André Balaio
Um drink na mão e a gata perfeita, pele bronzeada em contraste com o vestido branco, girando e roçando ao som da batida envolvente. O réveillon que sempre sonhou.
– Acorda, Ricardo. Parece que dorme de olho aberto. Passa o chester, menino – disse a prima sorrindo.
Na casa da tia, todos imprensados na mesa assistindo ao especial da TV. Faltava uma hora.
– E por que não vamos logo para a praia? De lá nós vemos os fogos, vai ser lindo – a mãe sugeriu.
O apartamento ficava em um conjunto no Pina mas diziam que era Boa Viagem para parecer chique. Ricardo, a mãe, a tia, o primo, a prima e o namorado da prima levaram sidra, taças de plástico, som portátil, salgadinhos e uma caixa de isopor. A praia já borbulhava com barracas de bebidas, tendas de música eletrônica, vendedores de batida de frutas, ambulantes, pessoas para cima e para baixo do calçadão.
Na areia, abriram as esteiras e sentaram, abriram o isopor e beberam. Cerveja quente. Veio a contagem regressiva, adeus ano velho, feliz ano novo… fogos, abraços, selfies. Liga o som! Beber, dançar, beber. Hora de dar os sete pulinhos nas ondas. É para dar sorte, a mãe lembrou. Tiraram sapatos e sandálias e foram todos. No caminho, Ricardo viu uma garota sentada em uma esteira de vime, vestido branco, pele morena, cabelos negros. Se estava sozinha ali àquela hora deveria querer algo. Reduziu o passo, deixou os outros se afastarem em direção ao mar e se aproximou. Ficou um tempo parado olhando a moça, o álcool nas ideias, e já ia puxar conversa quando apareceu um boy do tamanho de um armário com duas cervejas na mão e sentou ao lado. Ricardo deu meia volta.
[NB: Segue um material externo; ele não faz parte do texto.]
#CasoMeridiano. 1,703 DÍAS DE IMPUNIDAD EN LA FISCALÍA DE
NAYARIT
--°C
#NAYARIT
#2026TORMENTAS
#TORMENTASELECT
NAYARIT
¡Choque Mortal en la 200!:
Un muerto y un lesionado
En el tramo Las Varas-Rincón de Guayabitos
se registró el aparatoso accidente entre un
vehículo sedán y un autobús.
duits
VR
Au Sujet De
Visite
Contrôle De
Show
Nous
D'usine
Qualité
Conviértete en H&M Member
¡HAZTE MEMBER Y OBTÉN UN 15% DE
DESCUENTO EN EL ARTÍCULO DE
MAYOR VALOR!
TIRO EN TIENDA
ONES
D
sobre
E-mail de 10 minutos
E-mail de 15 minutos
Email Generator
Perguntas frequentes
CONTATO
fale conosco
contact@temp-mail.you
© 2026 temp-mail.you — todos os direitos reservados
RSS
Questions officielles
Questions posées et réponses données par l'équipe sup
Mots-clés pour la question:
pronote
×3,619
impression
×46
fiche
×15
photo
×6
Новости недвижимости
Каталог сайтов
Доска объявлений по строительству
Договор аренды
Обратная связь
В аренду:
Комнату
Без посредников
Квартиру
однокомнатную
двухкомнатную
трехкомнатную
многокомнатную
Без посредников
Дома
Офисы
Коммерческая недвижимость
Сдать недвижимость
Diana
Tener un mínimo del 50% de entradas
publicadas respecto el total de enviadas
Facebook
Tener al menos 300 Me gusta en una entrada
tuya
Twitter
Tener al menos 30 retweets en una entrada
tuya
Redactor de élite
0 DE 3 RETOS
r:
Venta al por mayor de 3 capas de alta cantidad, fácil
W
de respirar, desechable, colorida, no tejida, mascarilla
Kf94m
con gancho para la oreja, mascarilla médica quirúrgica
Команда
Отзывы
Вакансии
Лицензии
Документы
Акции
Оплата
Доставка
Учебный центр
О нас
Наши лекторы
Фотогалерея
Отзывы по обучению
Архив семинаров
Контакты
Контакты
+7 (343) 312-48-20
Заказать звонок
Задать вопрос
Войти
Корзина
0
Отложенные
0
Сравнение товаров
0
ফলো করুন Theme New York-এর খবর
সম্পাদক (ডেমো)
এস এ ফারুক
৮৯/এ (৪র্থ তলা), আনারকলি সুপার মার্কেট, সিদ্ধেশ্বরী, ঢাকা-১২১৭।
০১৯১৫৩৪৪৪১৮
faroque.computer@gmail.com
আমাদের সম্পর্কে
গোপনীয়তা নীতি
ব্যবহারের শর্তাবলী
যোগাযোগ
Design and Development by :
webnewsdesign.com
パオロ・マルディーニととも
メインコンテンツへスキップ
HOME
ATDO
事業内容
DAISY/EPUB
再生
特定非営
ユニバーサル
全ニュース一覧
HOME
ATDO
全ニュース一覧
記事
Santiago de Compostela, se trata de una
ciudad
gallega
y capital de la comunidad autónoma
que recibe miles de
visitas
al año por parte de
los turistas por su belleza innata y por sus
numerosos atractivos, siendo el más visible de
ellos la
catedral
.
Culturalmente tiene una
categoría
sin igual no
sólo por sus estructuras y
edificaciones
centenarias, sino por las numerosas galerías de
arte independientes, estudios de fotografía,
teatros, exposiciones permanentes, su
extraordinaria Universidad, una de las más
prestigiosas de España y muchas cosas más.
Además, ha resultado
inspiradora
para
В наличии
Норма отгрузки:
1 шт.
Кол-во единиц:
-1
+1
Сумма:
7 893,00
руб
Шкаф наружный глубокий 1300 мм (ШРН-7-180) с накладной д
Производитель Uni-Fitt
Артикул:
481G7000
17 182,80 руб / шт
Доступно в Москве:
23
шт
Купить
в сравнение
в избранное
Os parentes já saíam do mar quando ele chegou. Teve que pular as ondas sozinho. Após a sétima, percebeu uma jovem loura, pele alva feito leite, corpo perfeito no vestido branco enfeitado com rendas. Andava para um lado e para o outro, molhava os pés, mirava as estrelas, suspirava. Era clarão, era relâmpago. E não parecia haver ninguém com ela. Aliás, a praia já estava vazia.
Depois de alguns minutos, a moça tirou o vestido, ficou completamente nua, entrou na água em passos lentos, olhando a imensidão com ar perdido. O rapaz assistia extasiado, ela parecia flutuar nas ondas. Ricardo decidiu segui-la mar adentro sem perceber que já estava fundo, muito fundo. Foi quando a moça desapareceu. Será que se afogou? Olhou em volta, nadou, mergulhou, nadou mais, até sentir um cansaço extremo que turvou a vista e o fez apagar.
Acordou na areia, respiração boca a boca, a mãe chorando, multidão em volta, peito impelido com violência e jato d’água expulso. A volta para casa foi só reclamação.
Um amigo a quem confidenciou o estranho encontro comentou que a mulher de branco devia ser a Encantada do Pina, fantasma que inspirou o nome da localidade ali perto conhecida como “Encanta-Moça”. Ricardo não quis saber detalhes. Ficou tão traumatizado que hoje em dia passa todos os réveillons em frente à TV.